EXERCISE DATA:
━━━━━━━━
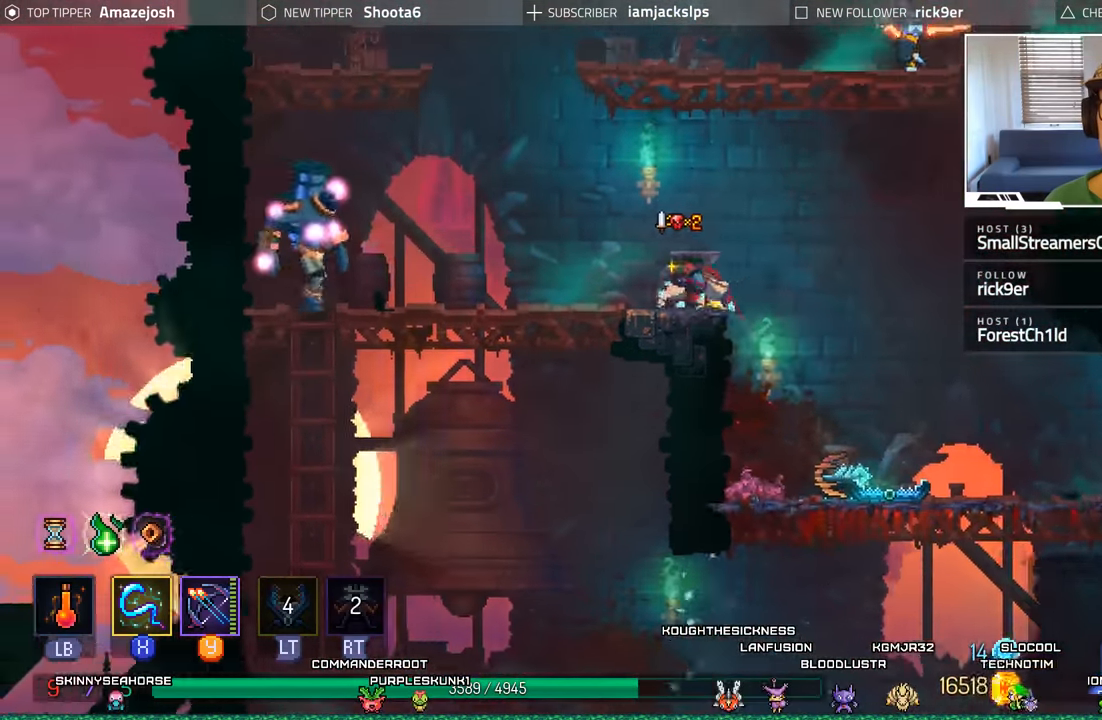
{"buttons": ["DPAD_LEFT"], "left_stick": "center", "right_stick": "center", "events": [[67, "X", "down"], [184, "X", "up"], [217, "DPAD_LEFT", "up"], [234, "X", "down"], [317, "X", "up"], [400, "X", "down"], [484, "X", "up"], [500, "DPAD_LEFT", "down"]]}
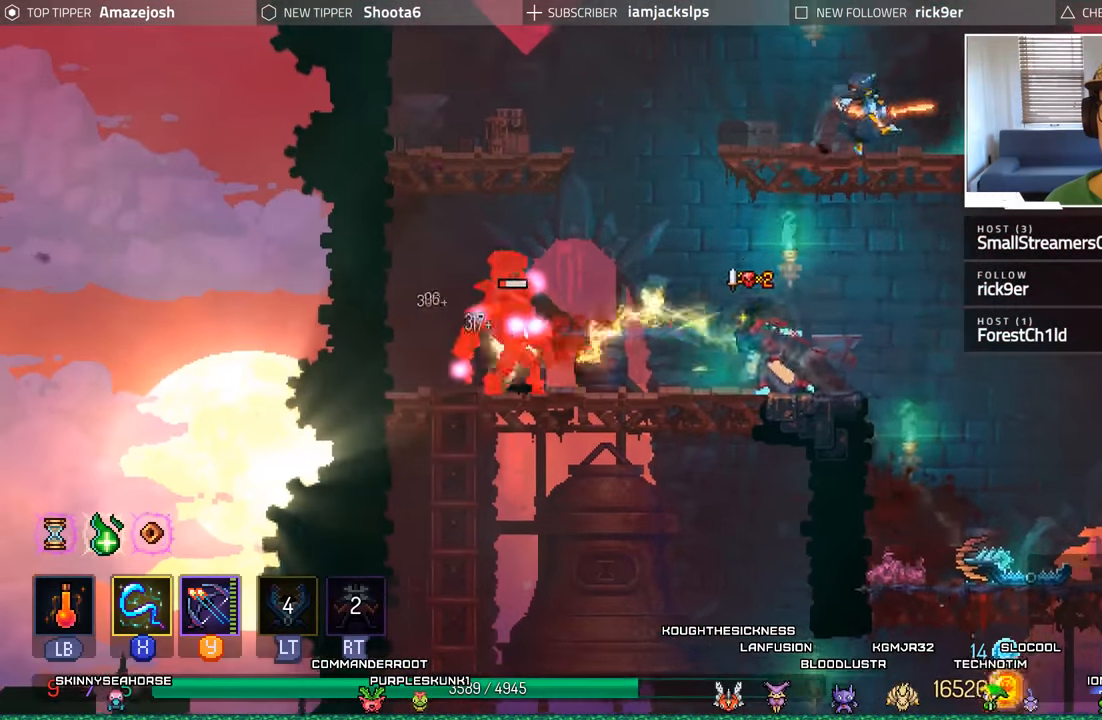
{"buttons": ["X", "DPAD_LEFT"], "left_stick": "center", "right_stick": "center", "events": [[100, "X", "down"], [150, "X", "up"], [250, "X", "down"], [334, "X", "up"], [434, "X", "down"]]}
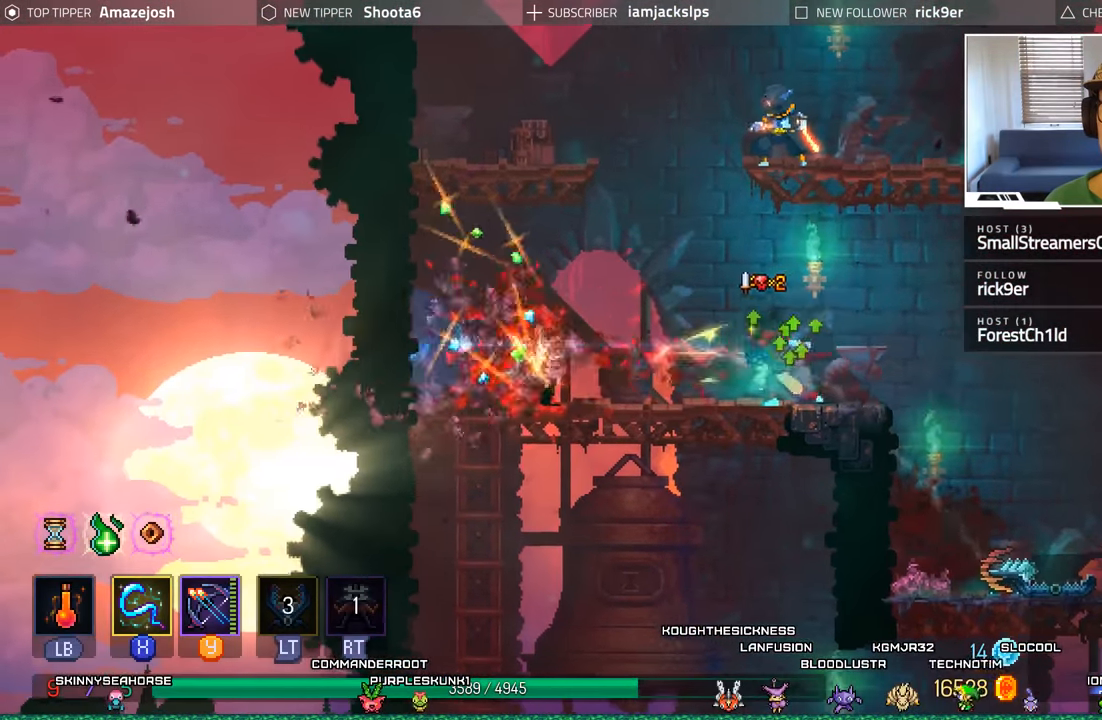
{"buttons": ["A", "DPAD_LEFT"], "left_stick": "center", "right_stick": "center", "events": [[17, "X", "up"], [450, "A", "down"]]}
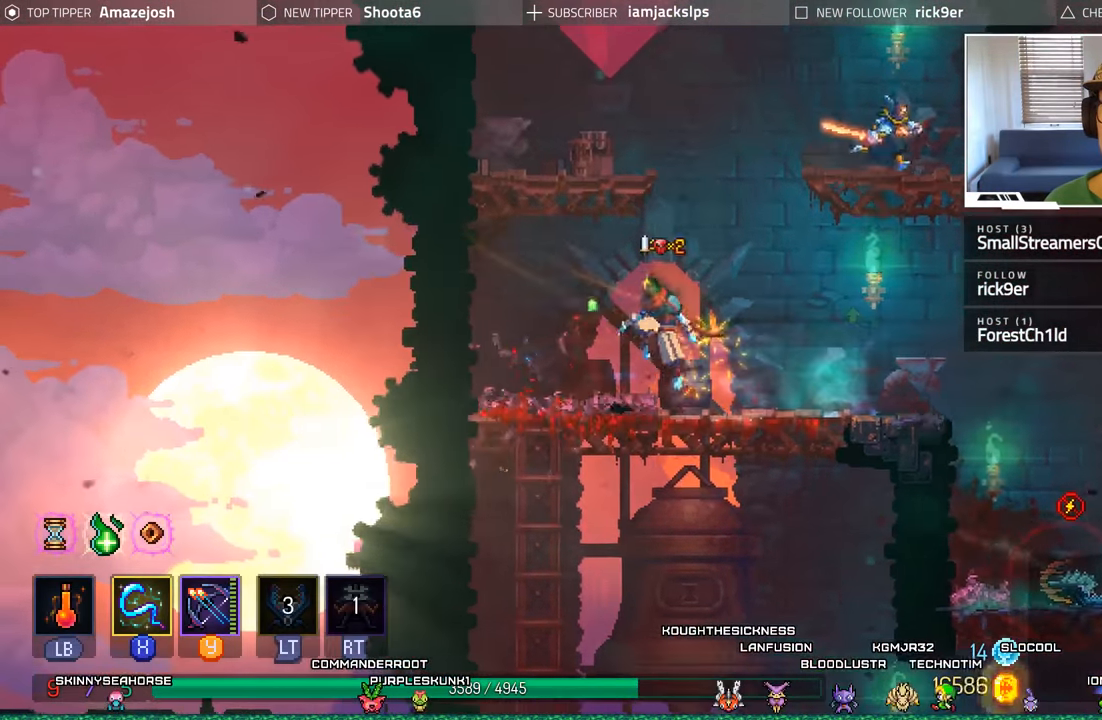
{"buttons": ["DPAD_RIGHT"], "left_stick": "center", "right_stick": "center", "events": [[116, "A", "up"], [150, "A", "down"], [250, "DPAD_LEFT", "up"], [300, "DPAD_RIGHT", "down"], [333, "A", "up"]]}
━━━━━━━━
WORK INSTRUCTION: Print the listing word for word but skip its pictures.

RESULT FOR THIS TASK:
{"buttons": ["DPAD_LEFT"], "left_stick": "center", "right_stick": "center", "events": [[67, "X", "down"], [184, "X", "up"], [217, "DPAD_LEFT", "up"], [234, "X", "down"], [317, "X", "up"], [400, "X", "down"], [484, "X", "up"], [500, "DPAD_LEFT", "down"]]}
{"buttons": ["X", "DPAD_LEFT"], "left_stick": "center", "right_stick": "center", "events": [[100, "X", "down"], [150, "X", "up"], [250, "X", "down"], [334, "X", "up"], [434, "X", "down"]]}
{"buttons": ["A", "DPAD_LEFT"], "left_stick": "center", "right_stick": "center", "events": [[17, "X", "up"], [450, "A", "down"]]}
{"buttons": ["DPAD_RIGHT"], "left_stick": "center", "right_stick": "center", "events": [[116, "A", "up"], [150, "A", "down"], [250, "DPAD_LEFT", "up"], [300, "DPAD_RIGHT", "down"], [333, "A", "up"]]}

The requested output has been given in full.